[Supplied data — start]

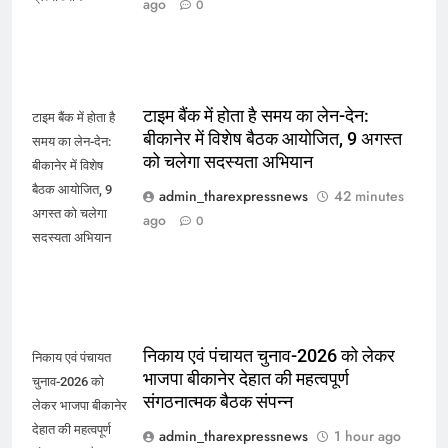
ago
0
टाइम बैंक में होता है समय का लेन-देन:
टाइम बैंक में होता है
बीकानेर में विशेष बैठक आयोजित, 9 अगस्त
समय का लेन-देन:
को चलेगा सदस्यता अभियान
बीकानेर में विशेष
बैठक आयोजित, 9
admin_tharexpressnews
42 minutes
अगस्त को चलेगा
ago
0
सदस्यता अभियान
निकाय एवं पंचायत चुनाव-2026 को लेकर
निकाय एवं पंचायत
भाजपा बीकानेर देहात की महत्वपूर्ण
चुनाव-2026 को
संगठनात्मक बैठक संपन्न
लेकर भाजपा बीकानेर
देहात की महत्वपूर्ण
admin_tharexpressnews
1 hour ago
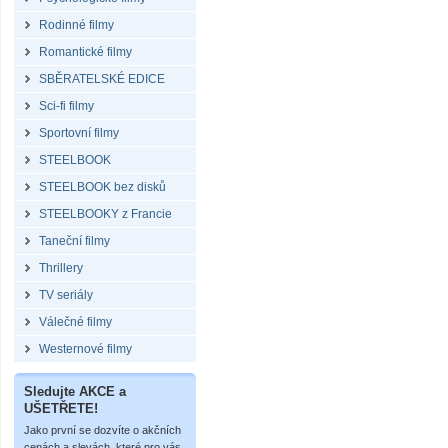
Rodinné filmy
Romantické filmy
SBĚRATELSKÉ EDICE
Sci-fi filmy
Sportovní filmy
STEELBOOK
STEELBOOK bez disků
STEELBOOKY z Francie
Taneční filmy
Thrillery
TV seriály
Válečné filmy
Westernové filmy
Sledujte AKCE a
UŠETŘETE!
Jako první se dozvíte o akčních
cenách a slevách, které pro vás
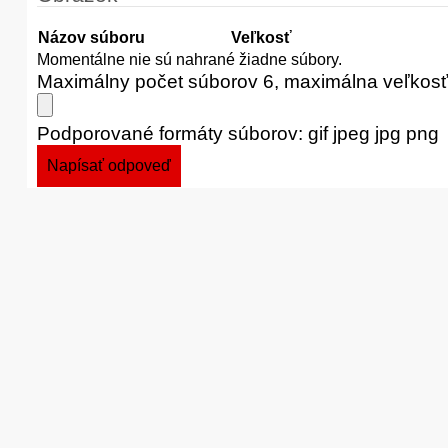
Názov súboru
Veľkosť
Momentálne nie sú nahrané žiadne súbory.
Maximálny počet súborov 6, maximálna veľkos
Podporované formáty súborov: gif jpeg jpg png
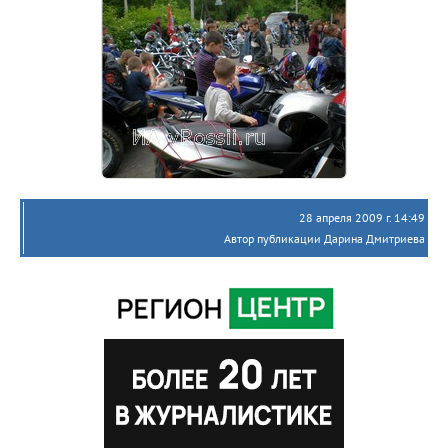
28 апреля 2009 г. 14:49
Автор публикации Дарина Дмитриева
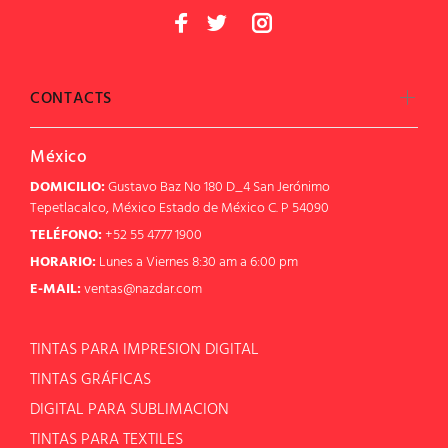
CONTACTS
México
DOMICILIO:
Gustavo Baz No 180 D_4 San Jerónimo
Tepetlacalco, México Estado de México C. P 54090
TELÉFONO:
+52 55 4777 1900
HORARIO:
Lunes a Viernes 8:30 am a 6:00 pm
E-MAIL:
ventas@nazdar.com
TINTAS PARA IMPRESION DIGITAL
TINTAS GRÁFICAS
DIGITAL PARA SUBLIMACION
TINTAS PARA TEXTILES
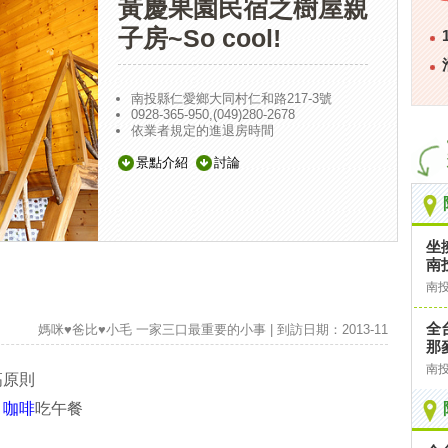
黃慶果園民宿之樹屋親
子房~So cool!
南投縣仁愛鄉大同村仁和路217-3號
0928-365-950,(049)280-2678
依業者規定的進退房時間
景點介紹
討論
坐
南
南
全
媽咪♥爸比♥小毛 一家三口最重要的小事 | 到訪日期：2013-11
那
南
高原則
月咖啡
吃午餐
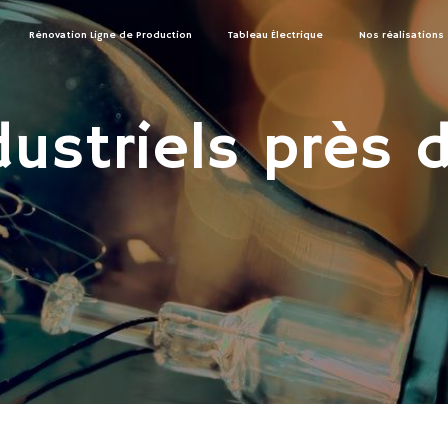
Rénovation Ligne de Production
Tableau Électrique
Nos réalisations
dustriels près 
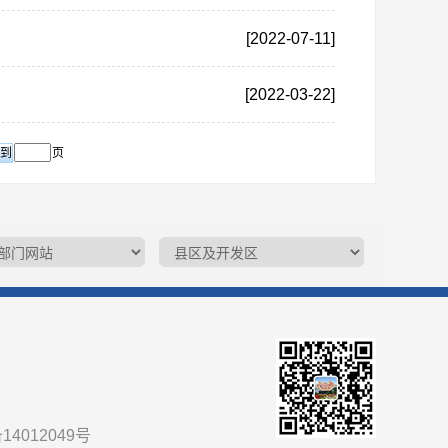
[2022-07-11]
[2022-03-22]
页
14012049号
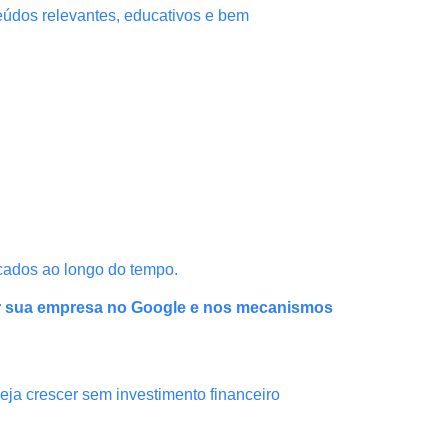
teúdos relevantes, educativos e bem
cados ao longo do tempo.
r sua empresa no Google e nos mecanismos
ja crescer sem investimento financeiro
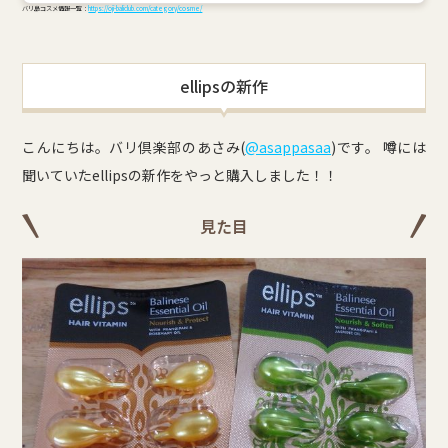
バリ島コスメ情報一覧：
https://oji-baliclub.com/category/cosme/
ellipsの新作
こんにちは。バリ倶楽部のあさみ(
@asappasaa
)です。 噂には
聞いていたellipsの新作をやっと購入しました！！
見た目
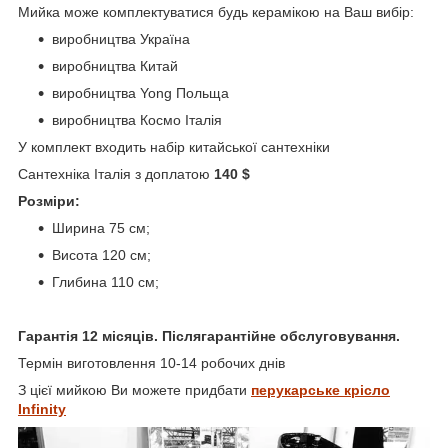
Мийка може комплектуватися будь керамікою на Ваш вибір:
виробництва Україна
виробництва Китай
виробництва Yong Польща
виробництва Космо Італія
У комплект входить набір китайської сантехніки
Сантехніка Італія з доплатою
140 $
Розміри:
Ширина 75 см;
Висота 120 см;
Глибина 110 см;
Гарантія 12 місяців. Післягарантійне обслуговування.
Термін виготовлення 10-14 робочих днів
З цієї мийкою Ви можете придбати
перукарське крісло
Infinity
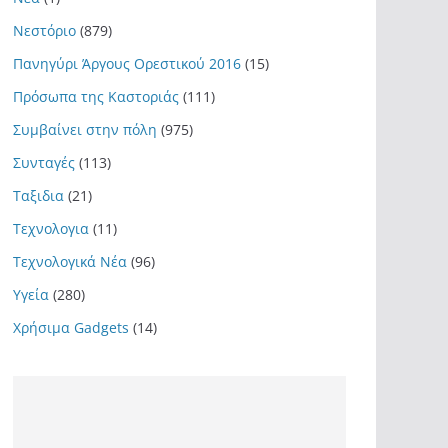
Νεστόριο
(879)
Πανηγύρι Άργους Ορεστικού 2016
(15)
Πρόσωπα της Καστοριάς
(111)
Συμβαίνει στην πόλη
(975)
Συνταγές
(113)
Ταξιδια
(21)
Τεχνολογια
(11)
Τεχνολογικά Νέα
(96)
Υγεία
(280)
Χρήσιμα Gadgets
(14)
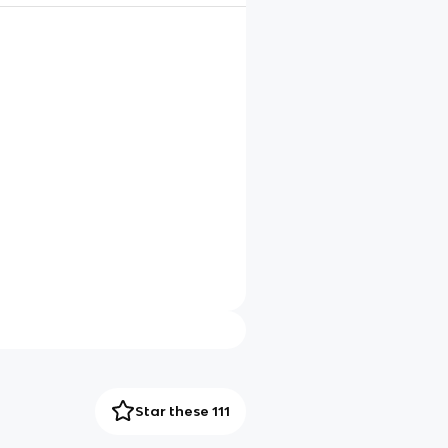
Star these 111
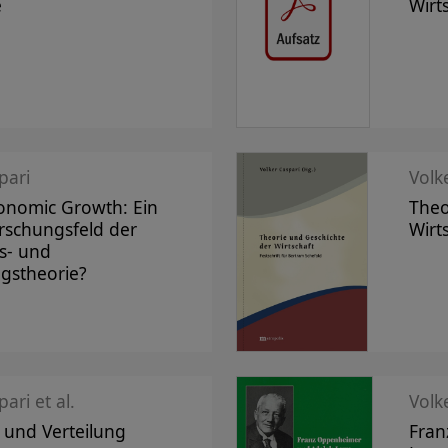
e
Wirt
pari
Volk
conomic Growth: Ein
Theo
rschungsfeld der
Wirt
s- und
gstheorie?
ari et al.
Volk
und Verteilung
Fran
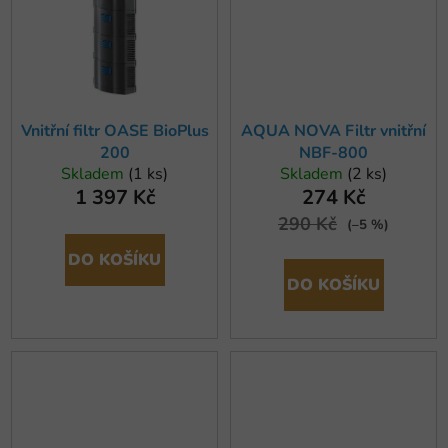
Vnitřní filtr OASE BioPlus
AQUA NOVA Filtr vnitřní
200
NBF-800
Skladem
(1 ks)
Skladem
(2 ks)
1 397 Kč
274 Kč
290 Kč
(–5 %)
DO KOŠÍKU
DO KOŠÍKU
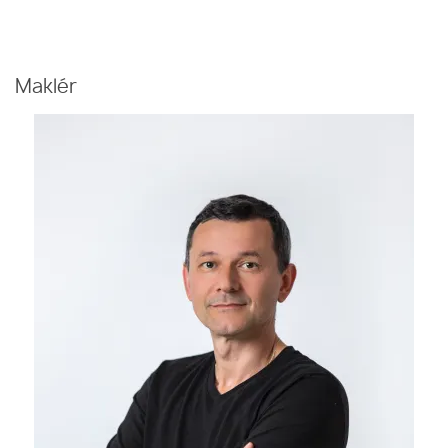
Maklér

[Supplied data — finish]

## [Work required]
In the answer, the data should reappear exactly, with no pictures.

## [Exercise result]
ago
0
टाइम बैंक में होता है समय का लेन-देन:
टाइम बैंक में होता है
बीकानेर में विशेष बैठक आयोजित, 9 अगस्त
समय का लेन-देन:
को चलेगा सदस्यता अभियान
बीकानेर में विशेष
बैठक आयोजित, 9
admin_tharexpressnews
42 minutes
अगस्त को चलेगा
ago
0
सदस्यता अभियान
निकाय एवं पंचायत चुनाव-2026 को लेकर
निकाय एवं पंचायत
भाजपा बीकानेर देहात की महत्वपूर्ण
चुनाव-2026 को
संगठनात्मक बैठक संपन्न
लेकर भाजपा बीकानेर
देहात की महत्वपूर्ण
admin_tharexpressnews
1 hour ago
Rodinné filmy
Romantické filmy
SBĚRATELSKÉ EDICE
Sci-fi filmy
Sportovní filmy
STEELBOOK
STEELBOOK bez disků
STEELBOOKY z Francie
Taneční filmy
Thrillery
TV seriály
Válečné filmy
Westernové filmy
Sledujte AKCE a
UŠETŘETE!
Jako první se dozvíte o akčních
cenách a slevách, které pro vás
Názov súboru
Veľkosť
Momentálne nie sú nahrané žiadne súbory.
Maximálny počet súborov 6, maximálna veľkos
Podporované formáty súborov: gif jpeg jpg png
28 апреля 2009 г. 14:49
Автор публикации Дарина Дмитриева
CONTACTS
México
DOMICILIO:
Gustavo Baz No 180 D_4 San Jerónimo
Tepetlacalco, México Estado de México C. P 54090
TELÉFONO:
+52 55 4777 1900
HORARIO:
Lunes a Viernes 8:30 am a 6:00 pm
E-MAIL:
ventas@nazdar.com
TINTAS PARA IMPRESION DIGITAL
TINTAS GRÁFICAS
DIGITAL PARA SUBLIMACION
TINTAS PARA TEXTILES
黃慶果園民宿之樹屋親
子房~So cool!
南投縣仁愛鄉大同村仁和路217-3號
0928-365-950,(049)280-2678
依業者規定的進退房時間
景點介紹
討論
坐
南
南
全
媽咪♥爸比♥小毛 一家三口最重要的小事 | 到訪日期：2013-11
那
南
高原則
月咖啡
吃午餐
Rénovation Ligne de Production
Tableau Électrique
Nos réalisations
dustriels près 
[2022-07-11]
[2022-03-22]
页
14012049号
teúdos relevantes, educativos e bem
cados ao longo do tempo.
r sua empresa no Google e nos mecanismos
ja crescer sem investimento financeiro
バリ島コスメ情報一覧：
https://oji-baliclub.com/category/cosme/
ellipsの新作
こんにちは。バリ倶楽部のあさみ(
@asappasaa
)です。 噂には
聞いていたellipsの新作をやっと購入しました！！
見た目
Мийка може комплектуватися будь керамікою на Ваш вибір:
виробництва Україна
виробництва Китай
виробництва Yong Польща
виробництва Космо Італія
У комплект входить набір китайської сантехніки
Сантехніка Італія з доплатою
140 $
Розміри:
Ширина 75 см;
Висота 120 см;
Глибина 110 см;
Гарантія 12 місяців. Післягарантійне обслуговування.
Термін виготовлення 10-14 робочих днів
З цієї мийкою Ви можете придбати
перукарське крісло
Infinity
Νεστόριο
(879)
Πανηγύρι Άργους Ορεστικού 2016
(15)
Πρόσωπα της Καστοριάς
(111)
Συμβαίνει στην πόλη
(975)
Συνταγές
(113)
Ταξιδια
(21)
Τεχνολογια
(11)
Τεχνολογικά Νέα
(96)
Υγεία
(280)
Χρήσιμα Gadgets
(14)
Star these 111
e
Wirt
pari
Volk
conomic Growth: Ein
Theo
rschungsfeld der
Wirt
s- und
gstheorie?
ari et al.
Volk
und Verteilung
Fran
Vnitřní filtr OASE BioPlus
AQUA NOVA Filtr vnitřní
200
NBF-800
Skladem
(1 ks)
Skladem
(2 ks)
1 397 Kč
274 Kč
290 Kč
(–5 %)
DO KOŠÍKU
DO KOŠÍKU
Maklér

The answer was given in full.